» **Problem requirements**
Only the number is wanted: how many lines below contain "воспитание"?

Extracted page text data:
= = = =

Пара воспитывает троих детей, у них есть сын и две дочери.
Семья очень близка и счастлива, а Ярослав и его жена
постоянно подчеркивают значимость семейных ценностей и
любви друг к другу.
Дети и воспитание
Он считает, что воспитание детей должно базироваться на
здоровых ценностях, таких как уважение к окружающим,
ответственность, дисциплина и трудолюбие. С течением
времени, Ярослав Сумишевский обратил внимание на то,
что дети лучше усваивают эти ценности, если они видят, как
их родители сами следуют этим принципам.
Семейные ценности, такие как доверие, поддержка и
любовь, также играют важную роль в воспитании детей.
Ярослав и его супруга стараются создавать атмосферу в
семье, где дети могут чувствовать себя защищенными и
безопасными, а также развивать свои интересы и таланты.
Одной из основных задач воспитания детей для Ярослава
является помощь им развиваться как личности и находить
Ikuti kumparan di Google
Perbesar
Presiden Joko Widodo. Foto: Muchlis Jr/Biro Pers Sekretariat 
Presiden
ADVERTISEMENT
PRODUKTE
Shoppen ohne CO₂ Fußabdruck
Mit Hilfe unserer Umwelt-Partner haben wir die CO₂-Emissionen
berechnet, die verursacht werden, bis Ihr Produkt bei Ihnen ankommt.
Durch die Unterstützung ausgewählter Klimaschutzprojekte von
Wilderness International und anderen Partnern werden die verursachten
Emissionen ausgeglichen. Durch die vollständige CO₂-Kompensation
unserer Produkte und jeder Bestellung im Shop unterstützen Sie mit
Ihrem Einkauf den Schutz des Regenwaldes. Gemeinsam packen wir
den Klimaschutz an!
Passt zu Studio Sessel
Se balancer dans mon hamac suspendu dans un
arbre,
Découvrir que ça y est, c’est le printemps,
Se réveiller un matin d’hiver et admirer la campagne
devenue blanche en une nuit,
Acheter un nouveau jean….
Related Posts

= = = =

» **Result of this exercise**
2